Сам я был в отчаянии.
Тримба закончила один сосуд, поставила его на поднос для обжига и осторожно придавила, уплощая дно. Пока я ждал ее брата, мой взгляд скользил без цели по углам бедного жилища. Краска на стенах почти исчезла под бурыми и рыжими потеками размокшего кирпича; в соседней комнате, не отделенной даже занавеской, на полу валялась пара тощих, грязных подстилок; в дальнем углу поблескивали медные идолы, грустно взирающие на засохшие торма. Все желтые: Тримба хотела денег, а не здоровья или любовных побед. Пожалуй, я бы много еще узнал о хозяйке дома, если бы пригляделся повнимательнее. Вот только к чему?.. Многие знания — многие печали.
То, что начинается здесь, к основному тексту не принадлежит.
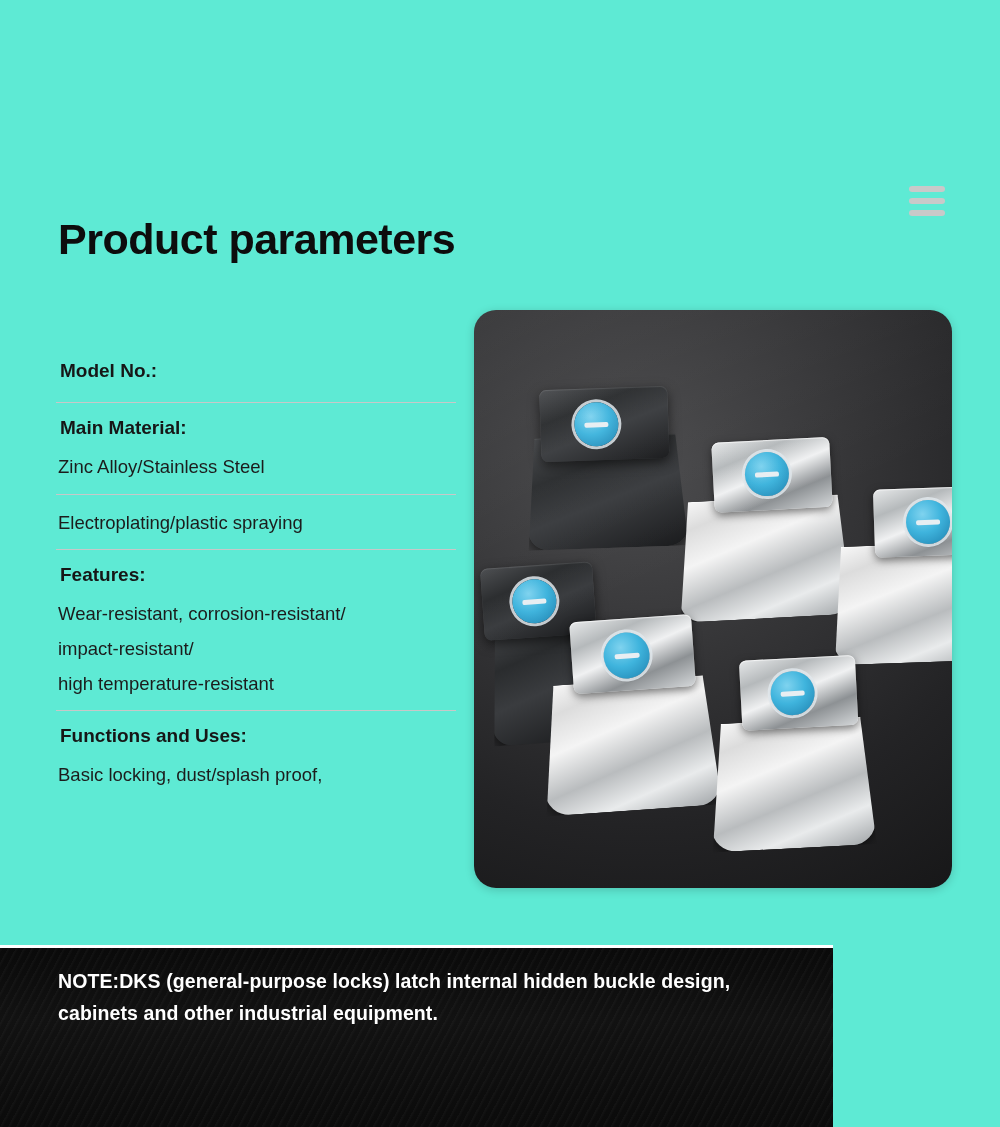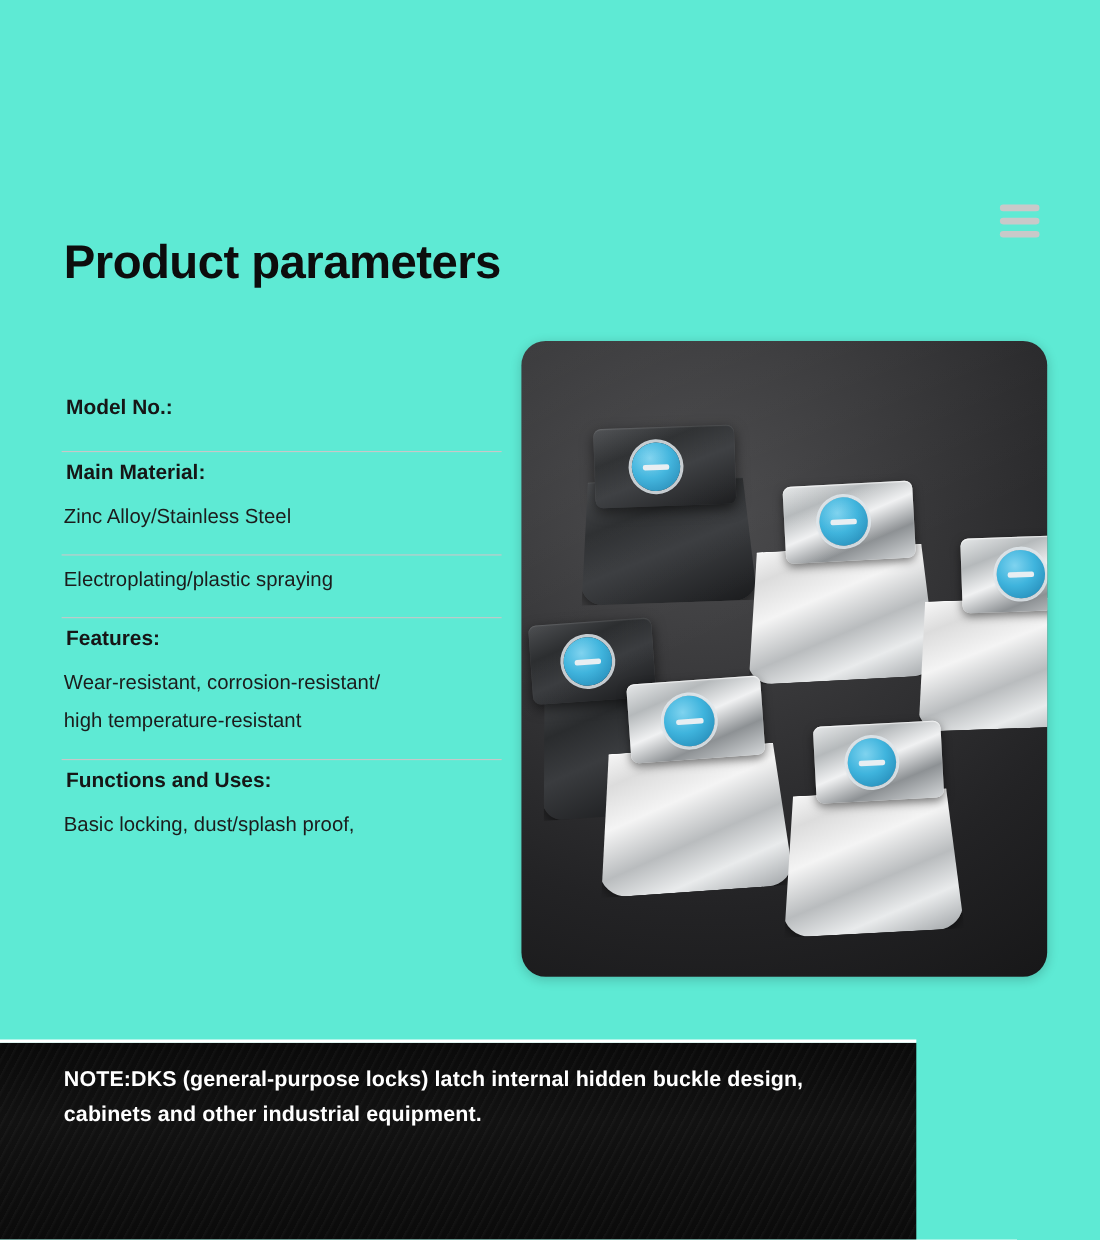"Model No.:" .spec-block { margin-bottom: 8px -> 14px; padding-bottom: 14px -> 6px }
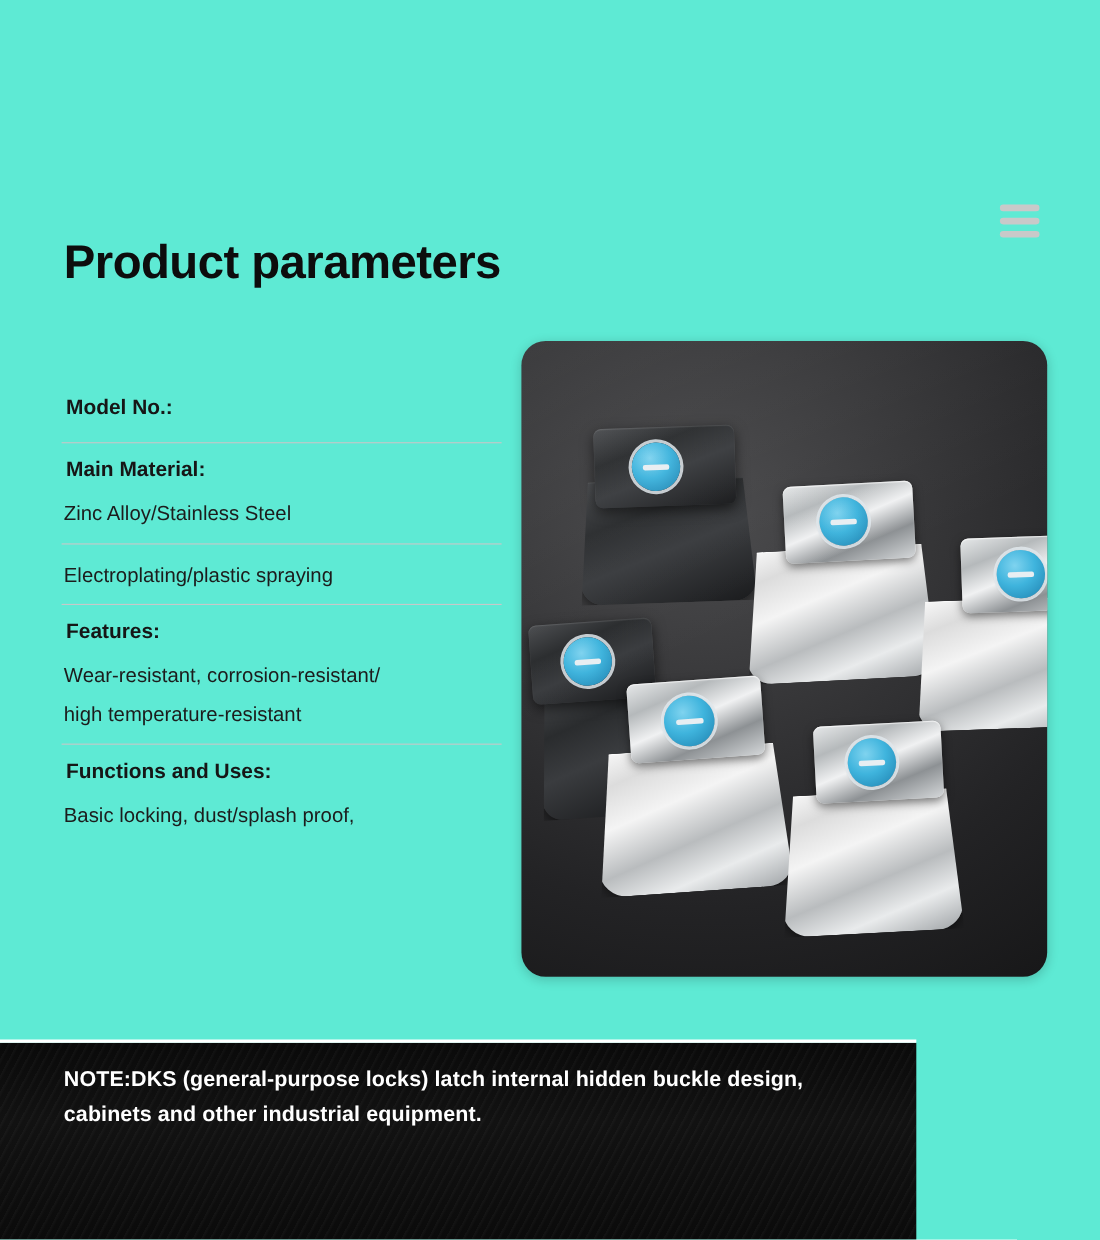"impact-resistant/" div.spec-value { html: none -> <div>impact-resistant/</div> }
Со временем я понял, почему Зово и Железный господин доверили мне свою тайну: по природе она была ядом, а от избытка яда нужно избавляться даже змеям. Тут-то я и пригодился, послужив пустым горшком, куда можно выкрикнуть страшные слова и запечатать крышку, пока эхо не вырвалось наружу. И мне хотелось открыться кому-нибудь: вроде как разделить несчастье напополам. Но я держался; недаром знак раскрытого рта был стерт из моего имени. Молчание стало важной частью меня, такой важной, что я был уверен: даже если ум даст слабину, тело не позволит проболтаться. Судорога сведет губы, или зубы вцепятся в язык, замкнув горло на железный замок.